Abstract

β-Galactosidases are highly desirable in various biotechnological applications. However, research on those obtained from Klebsiella strains has been noticeably restricted. The present investigation centers on the isolation, purification, and characterization of a β-galactosidase enzyme derived from Klebsiella michiganensis (GALB5582Y). Additionally, the study aims to immobilize GALB5582Y onto functionalized graphene oxide (GO)-based polystyrene electrospun nanofibrous membranes (ENMs). The ultimate goal is to enhance the enzyme's transgalactosylation and catalytic efficiency, thereby expanding its range of potential applications. The GALB5582Y gene was sequenced, revealing a 3354?bp sequence that encodes 1024 amino acids. This discovery provides vital information about the gene's structural arrangement. The effectiveness of functionalized graphene oxide (GO)-based engineered nanomaterials (ENMs) in immobilising GALB5582Y was confirmed using SEM, FTIR, and XRD investigations. Significant stability was reported during assessments, with the enzyme activity remaining extended.

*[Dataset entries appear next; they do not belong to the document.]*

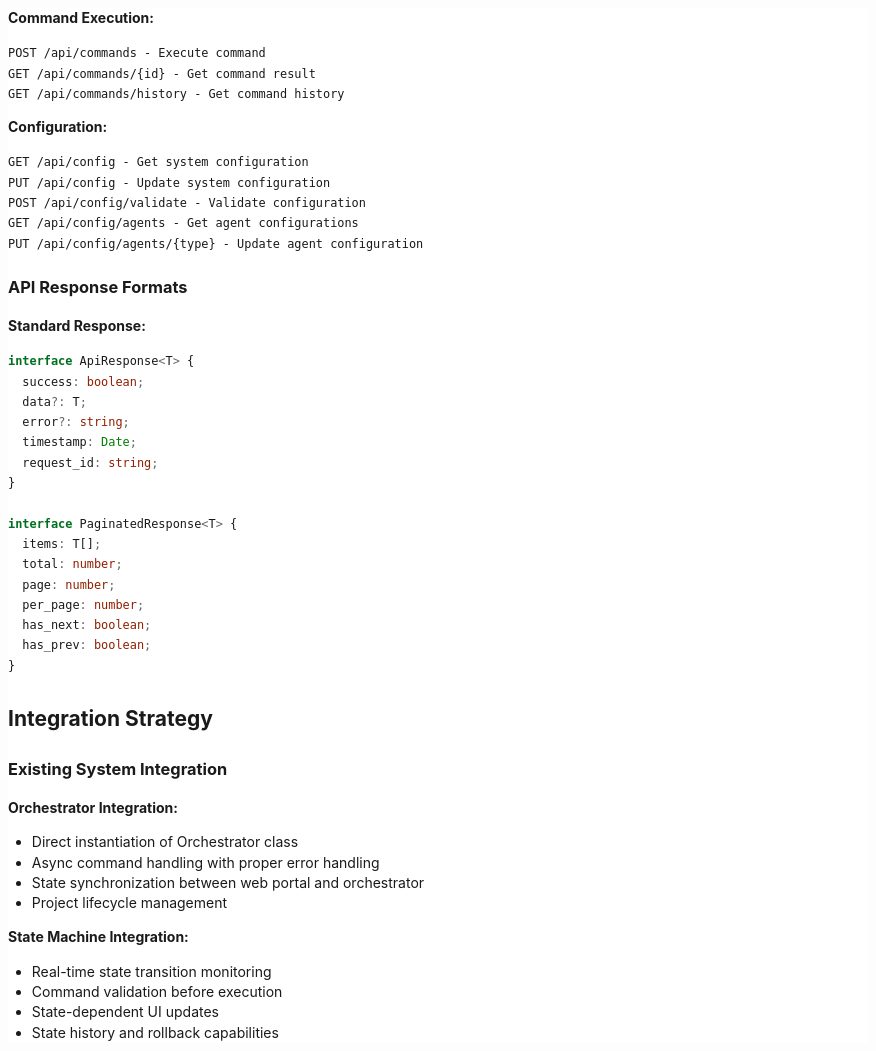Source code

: **Command Execution:**
```
POST /api/commands - Execute command
GET /api/commands/{id} - Get command result
GET /api/commands/history - Get command history
```

**Configuration:**
```
GET /api/config - Get system configuration
PUT /api/config - Update system configuration
POST /api/config/validate - Validate configuration
GET /api/config/agents - Get agent configurations
PUT /api/config/agents/{type} - Update agent configuration
```

### API Response Formats

**Standard Response:**
```typescript
interface ApiResponse<T> {
  success: boolean;
  data?: T;
  error?: string;
  timestamp: Date;
  request_id: string;
}

interface PaginatedResponse<T> {
  items: T[];
  total: number;
  page: number;
  per_page: number;
  has_next: boolean;
  has_prev: boolean;
}
```

## Integration Strategy

### Existing System Integration

**Orchestrator Integration:**
- Direct instantiation of Orchestrator class
- Async command handling with proper error handling
- State synchronization between web portal and orchestrator
- Project lifecycle management

**State Machine Integration:**
- Real-time state transition monitoring
- Command validation before execution
- State-dependent UI updates
- State history and rollback capabilities
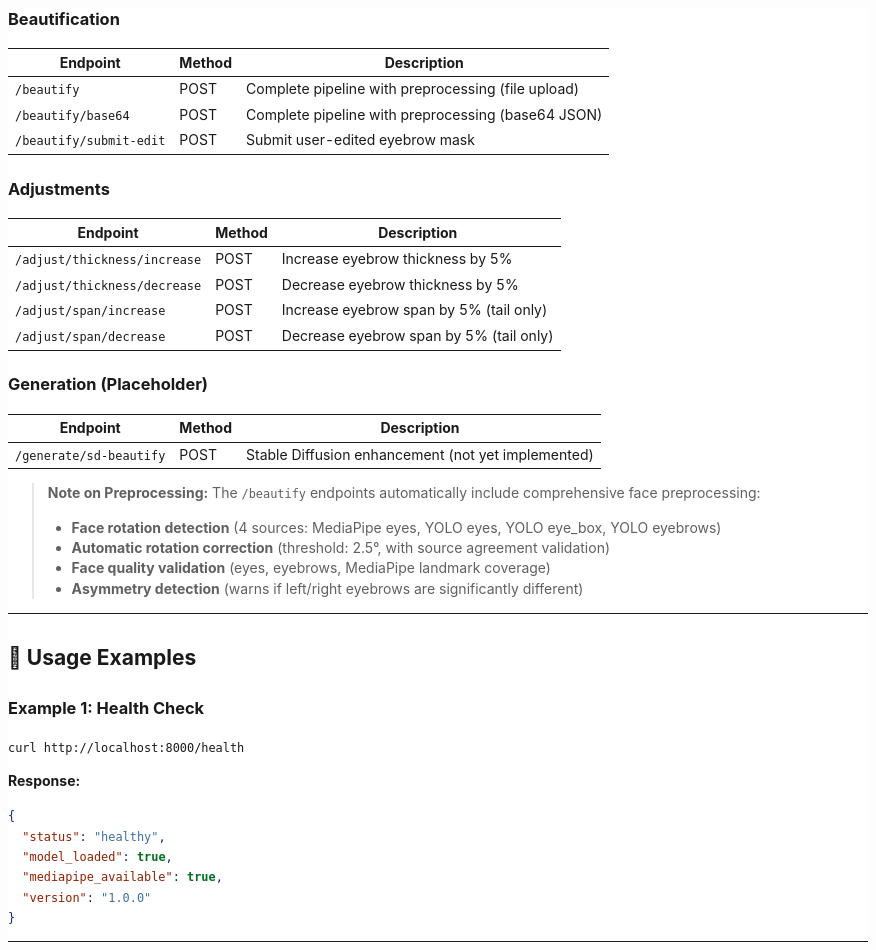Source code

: ### Beautification

| Endpoint | Method | Description |
|----------|--------|-------------|
| `/beautify` | POST | Complete pipeline with preprocessing (file upload) |
| `/beautify/base64` | POST | Complete pipeline with preprocessing (base64 JSON) |
| `/beautify/submit-edit` | POST | Submit user-edited eyebrow mask |

### Adjustments

| Endpoint | Method | Description |
|----------|--------|-------------|
| `/adjust/thickness/increase` | POST | Increase eyebrow thickness by 5% |
| `/adjust/thickness/decrease` | POST | Decrease eyebrow thickness by 5% |
| `/adjust/span/increase` | POST | Increase eyebrow span by 5% (tail only) |
| `/adjust/span/decrease` | POST | Decrease eyebrow span by 5% (tail only) |

### Generation (Placeholder)

| Endpoint | Method | Description |
|----------|--------|-------------|
| `/generate/sd-beautify` | POST | Stable Diffusion enhancement (not yet implemented) |

> **Note on Preprocessing:** The `/beautify` endpoints automatically include comprehensive face preprocessing:
> - **Face rotation detection** (4 sources: MediaPipe eyes, YOLO eyes, YOLO eye_box, YOLO eyebrows)
> - **Automatic rotation correction** (threshold: 2.5°, with source agreement validation)
> - **Face quality validation** (eyes, eyebrows, MediaPipe landmark coverage)
> - **Asymmetry detection** (warns if left/right eyebrows are significantly different)

---

## 📝 Usage Examples

### Example 1: Health Check

```bash
curl http://localhost:8000/health
```

**Response:**
```json
{
  "status": "healthy",
  "model_loaded": true,
  "mediapipe_available": true,
  "version": "1.0.0"
}
```

---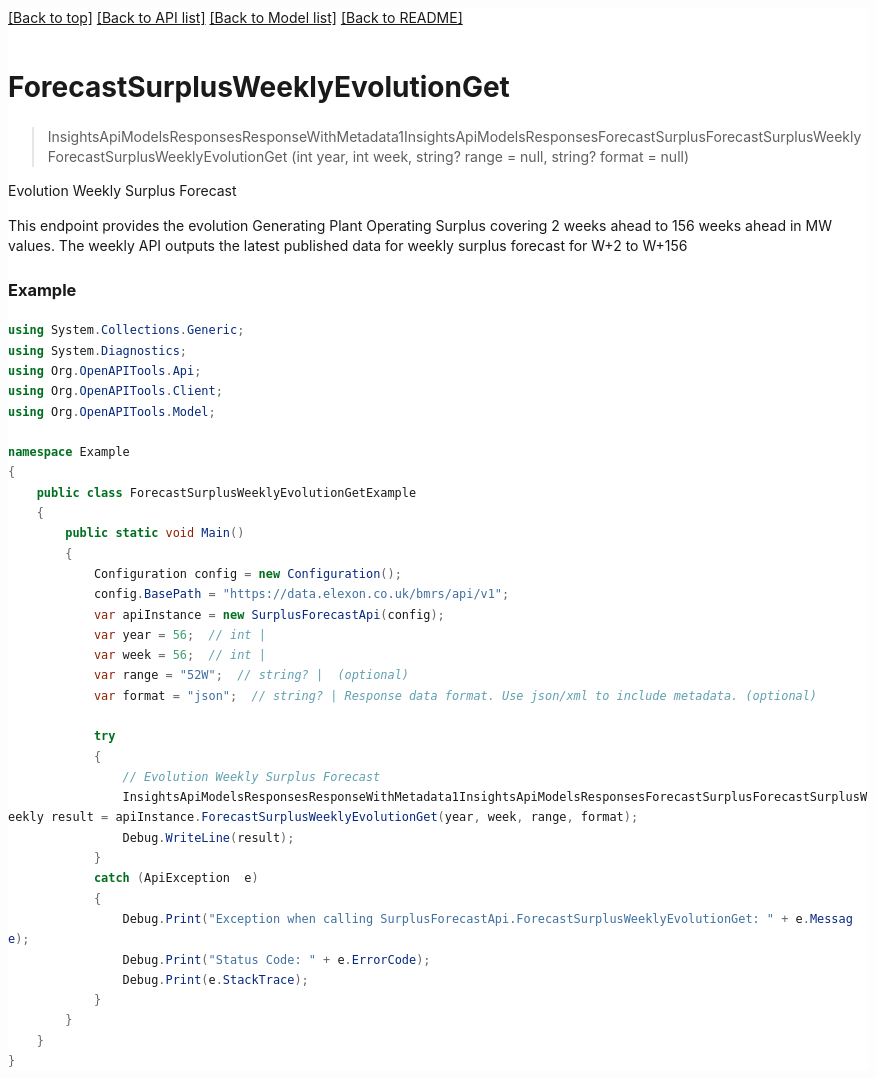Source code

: [[Back to top]](#) [[Back to API list]](../README.md#documentation-for-api-endpoints) [[Back to Model list]](../README.md#documentation-for-models) [[Back to README]](../README.md)

<a id="forecastsurplusweeklyevolutionget"></a>
# **ForecastSurplusWeeklyEvolutionGet**
> InsightsApiModelsResponsesResponseWithMetadata1InsightsApiModelsResponsesForecastSurplusForecastSurplusWeekly ForecastSurplusWeeklyEvolutionGet (int year, int week, string? range = null, string? format = null)

Evolution Weekly Surplus Forecast

This endpoint provides the evolution Generating Plant Operating Surplus  covering 2 weeks ahead to 156 weeks ahead in MW values.  The weekly API outputs the latest published data for weekly surplus forecast for W+2 to W+156

### Example
```csharp
using System.Collections.Generic;
using System.Diagnostics;
using Org.OpenAPITools.Api;
using Org.OpenAPITools.Client;
using Org.OpenAPITools.Model;

namespace Example
{
    public class ForecastSurplusWeeklyEvolutionGetExample
    {
        public static void Main()
        {
            Configuration config = new Configuration();
            config.BasePath = "https://data.elexon.co.uk/bmrs/api/v1";
            var apiInstance = new SurplusForecastApi(config);
            var year = 56;  // int | 
            var week = 56;  // int | 
            var range = "52W";  // string? |  (optional) 
            var format = "json";  // string? | Response data format. Use json/xml to include metadata. (optional) 

            try
            {
                // Evolution Weekly Surplus Forecast
                InsightsApiModelsResponsesResponseWithMetadata1InsightsApiModelsResponsesForecastSurplusForecastSurplusWeekly result = apiInstance.ForecastSurplusWeeklyEvolutionGet(year, week, range, format);
                Debug.WriteLine(result);
            }
            catch (ApiException  e)
            {
                Debug.Print("Exception when calling SurplusForecastApi.ForecastSurplusWeeklyEvolutionGet: " + e.Message);
                Debug.Print("Status Code: " + e.ErrorCode);
                Debug.Print(e.StackTrace);
            }
        }
    }
}
```
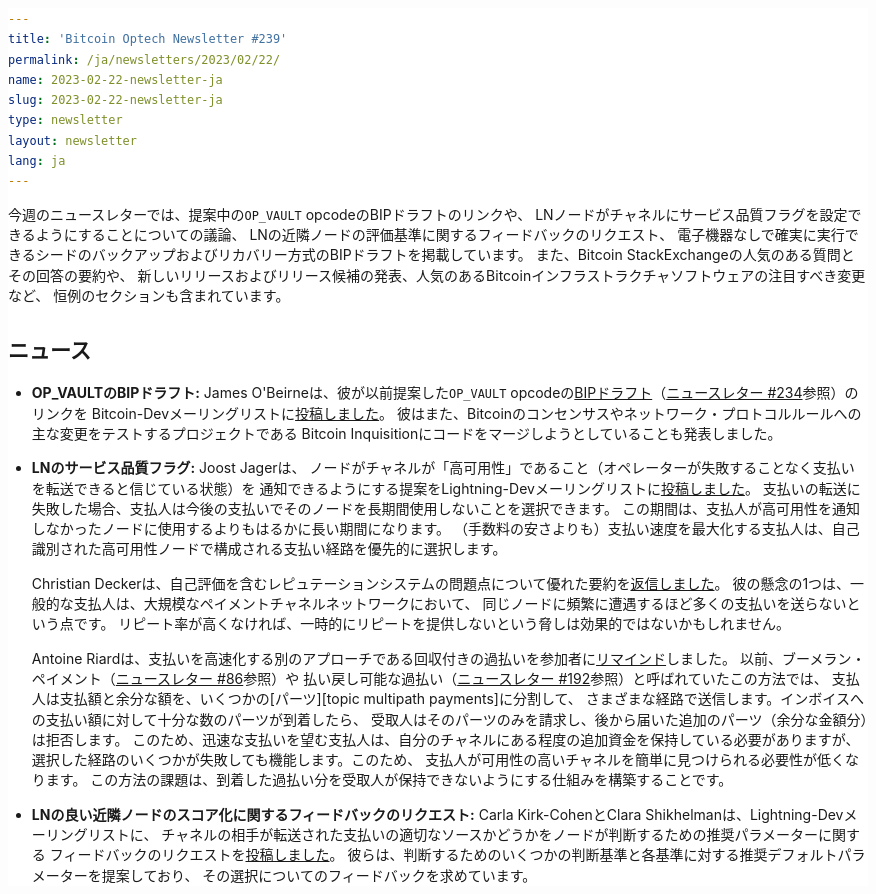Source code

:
 ```yaml
---
title: 'Bitcoin Optech Newsletter #239'
permalink: /ja/newsletters/2023/02/22/
name: 2023-02-22-newsletter-ja
slug: 2023-02-22-newsletter-ja
type: newsletter
layout: newsletter
lang: ja
---
```

今週のニュースレターでは、提案中の`OP_VAULT` opcodeのBIPドラフトのリンクや、
LNノードがチャネルにサービス品質フラグを設定できるようにすることについての議論、
LNの近隣ノードの評価基準に関するフィードバックのリクエスト、
電子機器なしで確実に実行できるシードのバックアップおよびリカバリー方式のBIPドラフトを掲載しています。
また、Bitcoin StackExchangeの人気のある質問とその回答の要約や、
新しいリリースおよびリリース候補の発表、人気のあるBitcoinインフラストラクチャソフトウェアの注目すべき変更など、
恒例のセクションも含まれています。

## ニュース

- **OP_VAULTのBIPドラフト:** James O'Beirneは、彼が以前提案した`OP_VAULT`
  opcodeの[BIPドラフト][bip op_vault]（[ニュースレター #234][news234 vault]参照）のリンクを
  Bitcoin-Devメーリングリストに[投稿しました][obeirne op_vault]。
  彼はまた、Bitcoinのコンセンサスやネットワーク・プロトコルルールへの主な変更をテストするプロジェクトである
  Bitcoin Inquisitionにコードをマージしようとしていることも発表しました。

- **LNのサービス品質フラグ:** Joost Jagerは、
  ノードがチャネルが「高可用性」であること（オペレーターが失敗することなく支払いを転送できると信じている状態）を
  通知できるようにする提案をLightning-Devメーリングリストに[投稿しました][jager qos]。
  支払いの転送に失敗した場合、支払人は今後の支払いでそのノードを長期間使用しないことを選択できます。
  この期間は、支払人が高可用性を通知しなかったノードに使用するよりもはるかに長い期間になります。
  （手数料の安さよりも）支払い速度を最大化する支払人は、自己識別された高可用性ノードで構成される支払い経路を優先的に選択します。

  Christian Deckerは、自己評価を含むレピュテーションシステムの問題点について優れた要約を[返信しました][decker qos]。
  彼の懸念の1つは、一般的な支払人は、大規模なペイメントチャネルネットワークにおいて、
  同じノードに頻繁に遭遇するほど多くの支払いを送らないという点です。
  リピート率が高くなければ、一時的にリピートを提供しないという脅しは効果的ではないかもしれません。

  Antoine Riardは、支払いを高速化する別のアプローチである回収付きの過払いを参加者に[リマインド][riard boomerang]しました。
  以前、ブーメラン・ペイメント（[ニュースレター #86][news86 boomerang]参照）や
  払い戻し可能な過払い（[ニュースレター #192][news192 pp]参照）と呼ばれていたこの方法では、
  支払人は支払額と余分な額を、いくつかの[パーツ][topic multipath payments]に分割して、
  さまざまな経路で送信します。インボイスへの支払い額に対して十分な数のパーツが到着したら、
  受取人はそのパーツのみを請求し、後から届いた追加のパーツ（余分な金額分）は拒否します。
  このため、迅速な支払いを望む支払人は、自分のチャネルにある程度の追加資金を保持している必要がありますが、
  選択した経路のいくつかが失敗しても機能します。このため、
  支払人が可用性の高いチャネルを簡単に見つけられる必要性が低くなります。
  この方法の課題は、到着した過払い分を受取人が保持できないようにする仕組みを構築することです。

- **LNの良い近隣ノードのスコア化に関するフィードバックのリクエスト:**
  Carla Kirk-CohenとClara Shikhelmanは、Lightning-Devメーリングリストに、
  チャネルの相手が転送された支払いの適切なソースかどうかをノードが判断するための推奨パラメーターに関する
  フィードバックのリクエストを[投稿しました][ckc-cs reputation]。
  彼らは、判断するためのいくつかの判断基準と各基準に対する推奨デフォルトパラメーターを提案しており、
  その選択についてのフィードバックを求めています。


[core lightning 23.02rc3]: https://github.com/ElementsProject/lightning/releases/tag/v23.02rc3
[news226 jam]: /ja/newsletters/2022/11/16/#paper-about-channel-jamming-attacks
[news86 boomerang]: /ja/newsletters/2020/02/26/#boomerang
[codex32 website]: https://secretcodex32.com/
[codex32 video]: https://www.youtube.com/watch?v=kf48oPoiHX0
[news192 pp]: /ja/newsletters/2022/03/23/#payment-delivery-algorithm-update
[obeirne op_vault]: https://gnusha.org/url/https://lists.linuxfoundation.org/pipermail/bitcoin-dev/2023-February/021465.html
[bip op_vault]: https://github.com/jamesob/bips/blob/jamesob-23-02-opvault/bip-vaults.mediawiki
[news234 vault]: /ja/newsletters/2023/01/18/#vault-opcode
[jager qos]: https://gnusha.org/url/https://lists.linuxfoundation.org/pipermail/lightning-dev/2023-February/003842.html
[decker qos]: https://gnusha.org/url/https://lists.linuxfoundation.org/pipermail/lightning-dev/2023-February/003844.html
[riard boomerang]: https://gnusha.org/url/https://lists.linuxfoundation.org/pipermail/lightning-dev/2023-February/003852.html
[ckc-cs reputation]: https://gnusha.org/url/https://lists.linuxfoundation.org/pipermail/lightning-dev/2023-February/003857.html
[slip39]: https://github.com/satoshilabs/slips/blob/master/slip-0039.md
[shamir's secret sharing scheme]: https://en.wikipedia.org/wiki/Shamir%27s_secret_sharing
[prune mode]: https://bitcoin.org/en/full-node#reduce-storage
[pr review 27050]: https://bitcoincore.reviews/27050
[specialized compression for headers sync]: https://gnusha.org/url/https://lists.linuxfoundation.org/pipermail/bitcoin-dev/2018-March/015851.html
[general LZO-based compression]: https://gnusha.org/url/https://lists.linuxfoundation.org/pipermail/bitcoin-dev/2015-November/011837.html
[news66 dns seed]: /ja/newsletters/2019/10/02/#bitcoin-core-15558
[Chaincode Labs Research]: https://research.chaincode.com/research-intro/
[Bitcoin Problems]: https://bitcoinproblems.org/
[weight unit]: https://en.bitcoin.it/wiki/Weight_units
[op codex32]: https://gnusha.org/url/https://lists.linuxfoundation.org/pipermail/bitcoin-dev/2023-February/021469.html
[RUSTSEC-2022-0090]: https://rustsec.org/advisories/RUSTSEC-2022-0090
[bdk 0.27.1]: https://github.com/bitcoindevkit/bdk/releases/tag/v0.27.1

Additionally, it was shown that the enzyme was efficiently distributed across the surface of the ENM. Although there have been breakthroughs in enzyme production and immobilisation techniques, there is still room for improvement in maximizing the effectiveness of GALB5582Y immobilisation and increasing the yield of galactooligosaccharides (GOS). This calls for additional investigation and refinement.